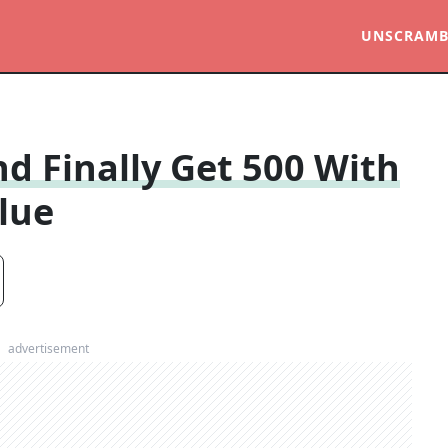
UNSCRAMB
d Finally Get 500 With
lue
advertisement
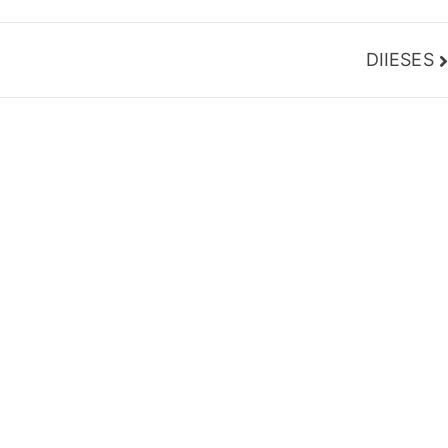
DIIESES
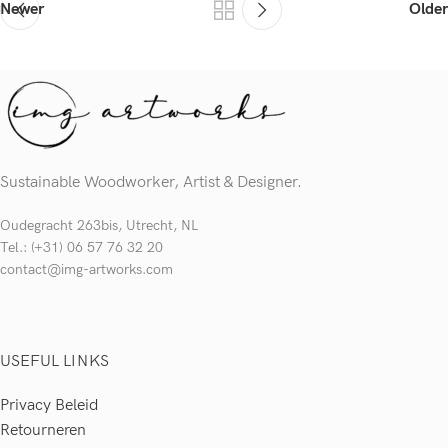
Newer
Older
Sustainable Woodworker, Artist & Designer.
Oudegracht 263bis, Utrecht, NL
Tel.: (+31) 06 57 76 32 20
contact@img-artworks.com
USEFUL LINKS
Privacy Beleid
Retourneren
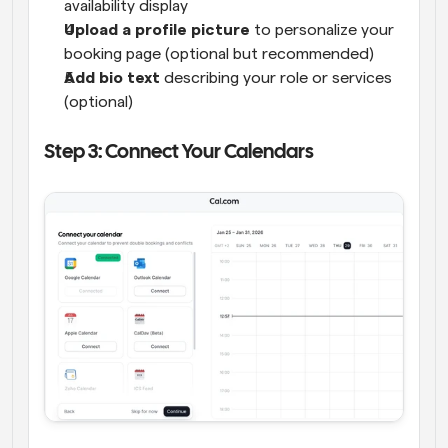
availability display
Upload a profile picture
 to personalize your 
booking page (optional but recommended)
Add bio text
 describing your role or services 
(optional)
Step 3: Connect Your Calendars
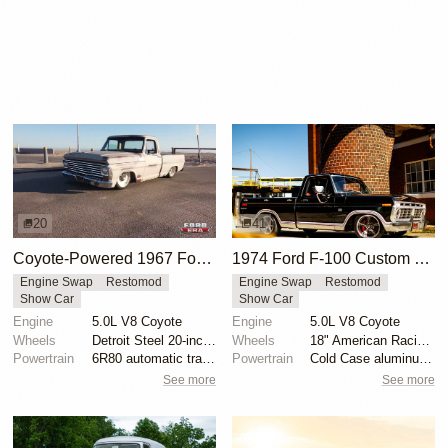
20
41
Coyote-Powered 1967 Ford F-100 with Air Suspension
1974 Ford F-100 Custom Explorer
Engine Swap
Restomod
Engine Swap
Restomod
Show Car
Show Car
Engine
5.0L V8 Coyote
Engine
5.0L V8 Coyote
Wheels
Detroit Steel 20-inch wheels
Wheels
18" American Racing VN338 Boss TT
Powertrain
6R80 automatic transmission
Powertrain
Cold Case aluminum radiator
See more
See more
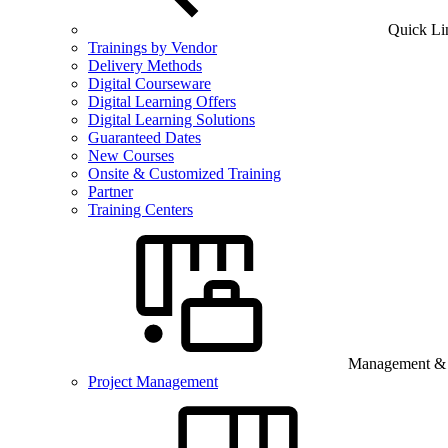
Quick Li
Trainings by Vendor
Delivery Methods
Digital Courseware
Digital Learning Offers
Digital Learning Solutions
Guaranteed Dates
New Courses
Onsite & Customized Training
Partner
Training Centers
Management & B
Project Management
= = = = = = =
* _Directions_
Send back exactly the lines of the listing above starting at the one with "Coyote-Powered 1967 Ford" and ending at the one with "6R80 automatic transmission", inclusive, and no others.

* _Answer to this problem_
Coyote-Powered 1967 Ford F-100 with Air Suspension
1974 Ford F-100 Custom Explorer
Engine Swap
Restomod
Engine Swap
Restomod
Show Car
Show Car
Engine
5.0L V8 Coyote
Engine
5.0L V8 Coyote
Wheels
Detroit Steel 20-inch wheels
Wheels
18" American Racing VN338 Boss TT
Powertrain
6R80 automatic transmission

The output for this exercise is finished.